Kedua; Dirumah bersahabat dan bergaulah dengan istri atau suami bagi yang sudah dalam jenjang Grhasta dalam Catur Asramanya, ini maksudnya agar terjadi komunikasi dua arah antara suami dan istri dalam kehidupan rumah tangganya, karena banyak fenomena konflik yang terjadi di rumah tangga karena mereka satu sama lain tidak mau bergaul dan bersahabat. Kalau dalam pergaulan antara suami dan istri diabaikan, apalagi kalau punya kelainan kaki, dimana kalau di rumah kaki panas, tapi kalau diluar kaki hangat, yang terjadi sering keluar rumah dan jarang-jarang dirumah (Jarum super). Jarang di rumah adalah awal tidak terjadinya pergaulan dan kumunikasi antara suami dan istri, pada akhirnya menjadi bibit konflik dan pada akhirnya berujung pada pertikaian dan kehancuran rumah tangga.
Ketiga; Sahabat/pergaulan bagi orang sakit adalah bersahabat/bergaul sama obat. Makna yang terkandung dalam sastra ini sangat dalam. Orang sakit pengertian sangat luas, yang sakit apanya? kalau tubuhnya yang sakit demam misalnya maka cari obat dirumah sakit atau apotek, tapi kalau jiwanya yang sakit maka bersahabat/bergaulah kepada yang obat yang dapat menyembuhkan penyakit kejiwaannya. Tetapi banyak yang sakit di dunia ini salah bergaul sama obat, sehingga banyak jadi salah arah, seperti orang-orang yang sakit bergaul dengan obat narkoba.
 Kempat; orang yang sedang menghadapi kematian satu-satunya teman bergaul adalah ajaran-ajaran kebenaran/dharma.

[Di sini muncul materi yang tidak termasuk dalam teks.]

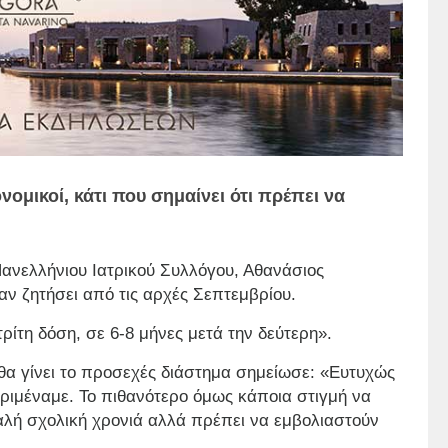
ονομικοί, κάτι που σημαίνει ότι πρέπει να
ανελλήνιου Ιατρικού Συλλόγου, Αθανάσιος
χαν ζητήσει από τις αρχές Σεπτεμβρίου.
ρίτη δόση, σε 6-8 μήνες μετά την δεύτερη».
θα γίνει το προσεχές διάστημα σημείωσε: «Ευτυχώς
εριμέναμε. Το πιθανότερο όμως κάποια στιγμή να
καλή σχολική χρονιά αλλά πρέπει να εμβολιαστούν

Sastra ini juga berpesan kepada orang-orang yang sudah menginjak usia senja (jompo) jangan salah bergaul, atau berfikir macam-macam tentang keduniawian, karena kalau salah bergaul akan menyebabkan penderitaan, seperti stres, struk,, seda dan setra. Pesan dari sastra ini adalah bagi orang yang secara fisik sudah senja atau menuju kematian, bersahabat dan bergaullah dengan ajaran-ajaran kebenaran/dharma, karena kematian akan membawa karma wasana bukan kemewahan duniawi.

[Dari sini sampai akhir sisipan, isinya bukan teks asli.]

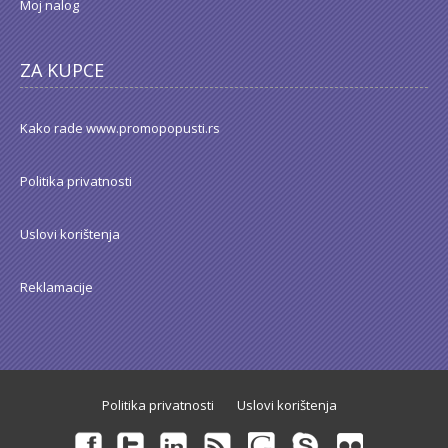
Moj nalog
ZA KUPCE
Kako rade www.promopopusti.rs
Politika privatnosti
Uslovi korištenja
Reklamacije
Politika privatnosti
Uslovi korištenja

Berdasarkan uraian tersebut di atas, maka dapat disimpulkan bahwa, dalam ajaran Hindu kita diajarkan untuk menjalin hubungan yang baik dengan sesama berupa pergaulan. Pergaulan yang dimaksud adalah dengan senantiasa mengembangkan rasa cinta kasih, dan sangat dipantangkan kita untuk bergaul dengan orang-orang jahat, karena akan membawa pengaruh yang tidak baik bagi pribadi seseorang. Etika pergaulan dalam hal ini adalah bagaimana kita dapat menempatkan diri, dan mengetahui rambu-rambu pergaulan, sehingga kita tidak salah dalam menjalin pergaulan itu. Sesungguhnya apabila itu dipahami dan dilaksanakan maka akan terwjud cita-cita hidup yang harmonis. Mari kita lakukan dan wujudkan itu semua.